Translate this sentence from the accounting note below into Spanish: "Refunds are calculated and paid in accordance with federal, state and accrediting agency standards."

_Text extract_.
########
Argosys academic programs follow a semester schedule and several programs were in session as of December 31, 2002. Accordingly, unearned revenue of approximately $2.7 million and $2.8 million related to Argosy is included with advance payments and deferred tuition in the accompanying condensed consolidated balance sheets as of December 31, 2001 and 2002, respectively.
Refunds are calculated and paid in accordance with federal, state and accrediting agency standards.
The trade receivable balances are comprised of individually insignificant amounts due primarily from students throughout the United States and Canada. The Company determines its allowance for doubtful accounts by categorizing gross receivables based upon the enrollment status of the student (primarily in-school, out-of-school, and balances in collection) and establishes a reserve based on the likelihood of collections (in-school receivables having the lowest percentage reserved).
########
_Data provided_.
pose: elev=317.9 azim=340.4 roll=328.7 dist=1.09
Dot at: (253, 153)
########
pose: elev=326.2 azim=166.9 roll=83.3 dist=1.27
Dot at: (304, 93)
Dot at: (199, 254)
########
_Final result_. Los reembolsos se calculan y se pagan de conformidad con las normas federales, estatales y de las agencias de acreditación.